Work request. Show every line of the data below that includes the word "pour".

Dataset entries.
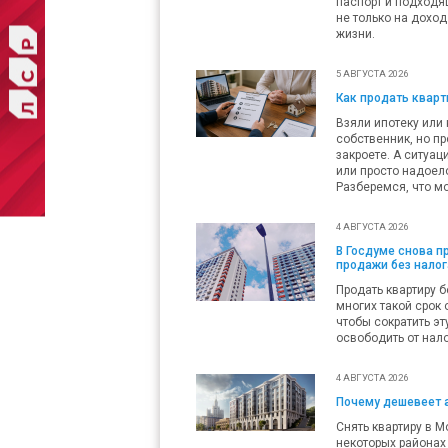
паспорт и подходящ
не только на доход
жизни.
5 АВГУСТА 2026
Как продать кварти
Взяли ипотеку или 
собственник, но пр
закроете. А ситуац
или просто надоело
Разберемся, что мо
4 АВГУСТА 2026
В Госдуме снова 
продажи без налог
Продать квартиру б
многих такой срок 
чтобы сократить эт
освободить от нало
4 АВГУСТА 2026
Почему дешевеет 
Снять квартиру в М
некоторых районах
--
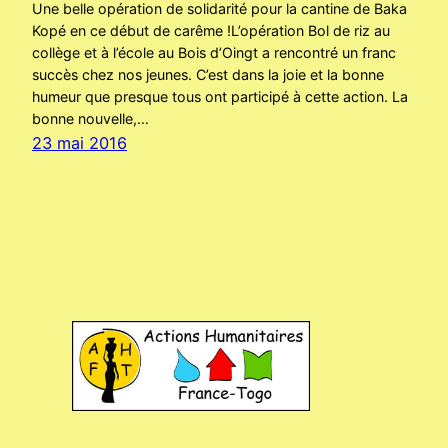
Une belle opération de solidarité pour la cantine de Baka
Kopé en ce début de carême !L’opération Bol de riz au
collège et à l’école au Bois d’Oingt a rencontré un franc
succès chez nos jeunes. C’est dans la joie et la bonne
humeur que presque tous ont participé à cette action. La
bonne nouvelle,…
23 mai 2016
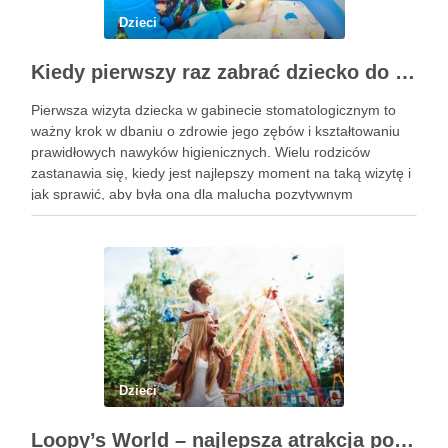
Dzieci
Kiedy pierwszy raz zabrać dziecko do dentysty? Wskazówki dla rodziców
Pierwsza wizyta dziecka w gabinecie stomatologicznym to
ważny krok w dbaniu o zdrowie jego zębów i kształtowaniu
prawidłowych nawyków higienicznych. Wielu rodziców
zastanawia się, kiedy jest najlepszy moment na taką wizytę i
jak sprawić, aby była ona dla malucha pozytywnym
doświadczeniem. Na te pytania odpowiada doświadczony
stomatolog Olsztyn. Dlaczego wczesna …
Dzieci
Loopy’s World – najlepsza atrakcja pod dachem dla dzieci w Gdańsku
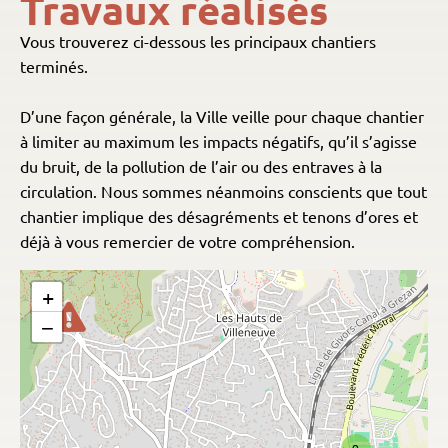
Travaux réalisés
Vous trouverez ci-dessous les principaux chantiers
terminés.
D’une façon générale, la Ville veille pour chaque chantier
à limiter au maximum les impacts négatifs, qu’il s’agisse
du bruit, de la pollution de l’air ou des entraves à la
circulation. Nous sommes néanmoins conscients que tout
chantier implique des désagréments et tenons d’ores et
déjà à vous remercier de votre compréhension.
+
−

Solution to the exercise.
Une belle opération de solidarité pour la cantine de Baka
D’une façon générale, la Ville veille pour chaque chantier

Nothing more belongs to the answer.